PROBLEM REQUIREMENTS:
Search the entries below for "oraz", and copy each line where it appears.

══ MATERIAL FOR THIS EXERCISE ══

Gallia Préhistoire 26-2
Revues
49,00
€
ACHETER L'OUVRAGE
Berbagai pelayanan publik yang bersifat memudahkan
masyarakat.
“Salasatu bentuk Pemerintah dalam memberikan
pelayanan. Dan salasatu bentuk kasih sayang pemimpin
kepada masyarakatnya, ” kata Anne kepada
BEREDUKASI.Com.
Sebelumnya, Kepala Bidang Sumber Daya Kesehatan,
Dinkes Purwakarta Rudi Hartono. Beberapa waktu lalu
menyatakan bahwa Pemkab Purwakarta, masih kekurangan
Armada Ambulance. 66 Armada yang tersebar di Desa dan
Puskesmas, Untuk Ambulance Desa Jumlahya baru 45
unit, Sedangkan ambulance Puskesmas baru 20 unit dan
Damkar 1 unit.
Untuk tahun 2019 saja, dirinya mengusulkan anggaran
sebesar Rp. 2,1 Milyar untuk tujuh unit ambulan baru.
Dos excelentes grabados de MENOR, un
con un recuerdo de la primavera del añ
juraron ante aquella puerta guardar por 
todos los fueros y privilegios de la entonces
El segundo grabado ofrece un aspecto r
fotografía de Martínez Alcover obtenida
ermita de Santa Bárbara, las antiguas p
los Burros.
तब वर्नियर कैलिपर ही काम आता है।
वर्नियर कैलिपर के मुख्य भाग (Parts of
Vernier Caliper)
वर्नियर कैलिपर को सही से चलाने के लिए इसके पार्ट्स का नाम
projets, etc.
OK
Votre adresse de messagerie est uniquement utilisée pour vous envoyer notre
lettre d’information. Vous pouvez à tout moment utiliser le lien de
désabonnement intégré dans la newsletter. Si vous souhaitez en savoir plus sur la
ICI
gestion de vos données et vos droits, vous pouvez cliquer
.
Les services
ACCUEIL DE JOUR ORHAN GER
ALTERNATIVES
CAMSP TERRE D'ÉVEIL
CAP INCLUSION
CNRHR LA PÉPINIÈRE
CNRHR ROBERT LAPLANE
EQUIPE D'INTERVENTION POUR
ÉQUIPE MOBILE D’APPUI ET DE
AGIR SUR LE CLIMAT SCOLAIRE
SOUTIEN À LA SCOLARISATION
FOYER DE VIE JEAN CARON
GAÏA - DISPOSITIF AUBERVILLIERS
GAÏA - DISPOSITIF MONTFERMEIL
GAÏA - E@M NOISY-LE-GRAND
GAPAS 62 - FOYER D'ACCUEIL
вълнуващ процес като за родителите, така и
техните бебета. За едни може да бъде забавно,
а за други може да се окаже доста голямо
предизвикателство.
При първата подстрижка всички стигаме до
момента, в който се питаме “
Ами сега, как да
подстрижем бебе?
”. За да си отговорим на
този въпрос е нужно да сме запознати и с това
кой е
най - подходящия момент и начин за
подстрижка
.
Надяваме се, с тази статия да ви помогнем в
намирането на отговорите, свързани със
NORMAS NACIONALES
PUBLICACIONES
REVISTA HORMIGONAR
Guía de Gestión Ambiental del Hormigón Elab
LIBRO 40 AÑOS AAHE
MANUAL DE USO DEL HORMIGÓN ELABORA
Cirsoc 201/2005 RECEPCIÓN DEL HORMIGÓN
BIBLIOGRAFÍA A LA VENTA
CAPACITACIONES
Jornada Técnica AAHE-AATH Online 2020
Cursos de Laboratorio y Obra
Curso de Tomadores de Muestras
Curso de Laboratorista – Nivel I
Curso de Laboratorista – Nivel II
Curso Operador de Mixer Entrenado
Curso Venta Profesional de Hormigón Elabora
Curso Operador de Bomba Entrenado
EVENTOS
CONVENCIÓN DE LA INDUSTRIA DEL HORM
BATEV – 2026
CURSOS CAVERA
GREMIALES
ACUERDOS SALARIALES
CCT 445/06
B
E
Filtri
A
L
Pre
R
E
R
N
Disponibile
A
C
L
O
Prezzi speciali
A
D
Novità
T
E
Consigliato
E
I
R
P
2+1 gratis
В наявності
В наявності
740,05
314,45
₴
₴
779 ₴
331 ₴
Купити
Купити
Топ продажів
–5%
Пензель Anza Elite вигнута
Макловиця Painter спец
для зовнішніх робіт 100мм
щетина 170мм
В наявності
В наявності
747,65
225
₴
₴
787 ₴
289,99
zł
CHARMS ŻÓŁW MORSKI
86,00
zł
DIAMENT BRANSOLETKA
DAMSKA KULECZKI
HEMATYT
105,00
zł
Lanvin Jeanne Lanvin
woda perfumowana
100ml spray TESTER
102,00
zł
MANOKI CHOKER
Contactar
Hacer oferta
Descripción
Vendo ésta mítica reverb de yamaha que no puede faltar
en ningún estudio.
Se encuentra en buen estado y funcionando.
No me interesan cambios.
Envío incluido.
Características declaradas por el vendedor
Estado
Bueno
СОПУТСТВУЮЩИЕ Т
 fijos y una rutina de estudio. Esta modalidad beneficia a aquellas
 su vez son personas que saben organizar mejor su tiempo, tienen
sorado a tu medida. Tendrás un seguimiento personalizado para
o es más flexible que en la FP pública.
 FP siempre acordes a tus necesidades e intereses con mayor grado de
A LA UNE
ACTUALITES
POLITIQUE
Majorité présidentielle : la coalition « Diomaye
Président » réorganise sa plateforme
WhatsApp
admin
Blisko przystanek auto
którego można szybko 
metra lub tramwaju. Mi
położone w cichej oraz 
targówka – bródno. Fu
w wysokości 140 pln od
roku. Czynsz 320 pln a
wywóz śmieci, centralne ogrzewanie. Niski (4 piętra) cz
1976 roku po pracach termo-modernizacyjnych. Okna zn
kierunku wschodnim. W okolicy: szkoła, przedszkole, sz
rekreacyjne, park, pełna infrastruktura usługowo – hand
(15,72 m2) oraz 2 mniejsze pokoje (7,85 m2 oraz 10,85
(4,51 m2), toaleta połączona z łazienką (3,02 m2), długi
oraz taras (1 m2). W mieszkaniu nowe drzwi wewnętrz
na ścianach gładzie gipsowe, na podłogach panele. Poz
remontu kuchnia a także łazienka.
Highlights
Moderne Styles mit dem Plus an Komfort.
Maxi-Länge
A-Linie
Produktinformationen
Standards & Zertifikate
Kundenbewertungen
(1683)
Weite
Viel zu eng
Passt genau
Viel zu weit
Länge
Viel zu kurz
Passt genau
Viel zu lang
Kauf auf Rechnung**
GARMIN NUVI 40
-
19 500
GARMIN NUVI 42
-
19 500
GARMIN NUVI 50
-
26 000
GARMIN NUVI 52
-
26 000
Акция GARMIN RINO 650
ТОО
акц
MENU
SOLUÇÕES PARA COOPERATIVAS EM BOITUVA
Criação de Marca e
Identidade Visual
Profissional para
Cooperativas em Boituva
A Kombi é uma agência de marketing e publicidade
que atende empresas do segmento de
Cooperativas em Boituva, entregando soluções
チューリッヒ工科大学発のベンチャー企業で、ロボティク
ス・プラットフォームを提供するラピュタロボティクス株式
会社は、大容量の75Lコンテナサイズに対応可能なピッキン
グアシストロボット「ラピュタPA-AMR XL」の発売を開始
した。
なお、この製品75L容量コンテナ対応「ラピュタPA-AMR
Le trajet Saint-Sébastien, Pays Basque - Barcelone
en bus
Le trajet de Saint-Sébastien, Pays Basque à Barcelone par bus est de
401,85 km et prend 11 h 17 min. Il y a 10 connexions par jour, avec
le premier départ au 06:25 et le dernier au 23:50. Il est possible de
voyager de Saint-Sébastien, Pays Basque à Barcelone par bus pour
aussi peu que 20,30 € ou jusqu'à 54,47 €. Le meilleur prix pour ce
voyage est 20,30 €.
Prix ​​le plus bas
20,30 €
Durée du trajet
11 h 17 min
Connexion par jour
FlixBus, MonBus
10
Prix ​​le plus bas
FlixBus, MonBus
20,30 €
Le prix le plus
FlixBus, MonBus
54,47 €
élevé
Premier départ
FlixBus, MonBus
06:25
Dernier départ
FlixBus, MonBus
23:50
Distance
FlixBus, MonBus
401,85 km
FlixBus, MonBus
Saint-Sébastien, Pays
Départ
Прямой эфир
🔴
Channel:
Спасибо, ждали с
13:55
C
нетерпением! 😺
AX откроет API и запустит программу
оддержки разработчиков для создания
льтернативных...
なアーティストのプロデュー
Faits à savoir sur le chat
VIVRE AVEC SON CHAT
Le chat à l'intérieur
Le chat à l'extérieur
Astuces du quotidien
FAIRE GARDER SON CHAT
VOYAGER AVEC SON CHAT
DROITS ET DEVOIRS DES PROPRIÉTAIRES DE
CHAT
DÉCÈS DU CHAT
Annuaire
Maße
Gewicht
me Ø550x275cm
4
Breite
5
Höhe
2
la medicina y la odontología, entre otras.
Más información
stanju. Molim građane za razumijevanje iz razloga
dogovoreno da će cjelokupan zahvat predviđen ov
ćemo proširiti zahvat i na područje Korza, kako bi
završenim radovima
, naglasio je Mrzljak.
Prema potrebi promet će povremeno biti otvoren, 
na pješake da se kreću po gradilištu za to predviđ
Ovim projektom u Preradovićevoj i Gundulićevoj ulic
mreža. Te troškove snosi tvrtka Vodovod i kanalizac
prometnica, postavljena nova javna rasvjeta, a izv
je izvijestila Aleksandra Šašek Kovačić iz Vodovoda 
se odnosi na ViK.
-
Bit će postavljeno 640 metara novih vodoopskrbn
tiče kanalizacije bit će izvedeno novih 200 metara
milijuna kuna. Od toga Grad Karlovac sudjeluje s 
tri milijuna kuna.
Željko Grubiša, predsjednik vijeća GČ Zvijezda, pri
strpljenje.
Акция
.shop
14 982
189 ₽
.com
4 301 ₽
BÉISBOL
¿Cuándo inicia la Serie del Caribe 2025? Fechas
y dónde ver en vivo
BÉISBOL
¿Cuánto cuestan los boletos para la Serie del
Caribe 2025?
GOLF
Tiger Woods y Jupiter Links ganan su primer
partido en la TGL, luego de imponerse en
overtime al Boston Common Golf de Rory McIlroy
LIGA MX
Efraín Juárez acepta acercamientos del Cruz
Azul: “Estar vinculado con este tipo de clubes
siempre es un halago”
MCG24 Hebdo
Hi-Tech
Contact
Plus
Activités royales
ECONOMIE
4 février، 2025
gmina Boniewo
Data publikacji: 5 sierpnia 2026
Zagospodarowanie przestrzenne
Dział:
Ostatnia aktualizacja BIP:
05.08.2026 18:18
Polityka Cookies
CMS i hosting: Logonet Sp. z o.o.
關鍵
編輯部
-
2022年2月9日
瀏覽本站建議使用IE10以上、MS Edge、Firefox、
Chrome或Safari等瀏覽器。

═══

TASK ANSWER:
położone w cichej oraz 
(15,72 m2) oraz 2 mniejsze pokoje (7,85 m2 oraz 10,85
oraz taras (1 m2). W mieszkaniu nowe drzwi wewnętrz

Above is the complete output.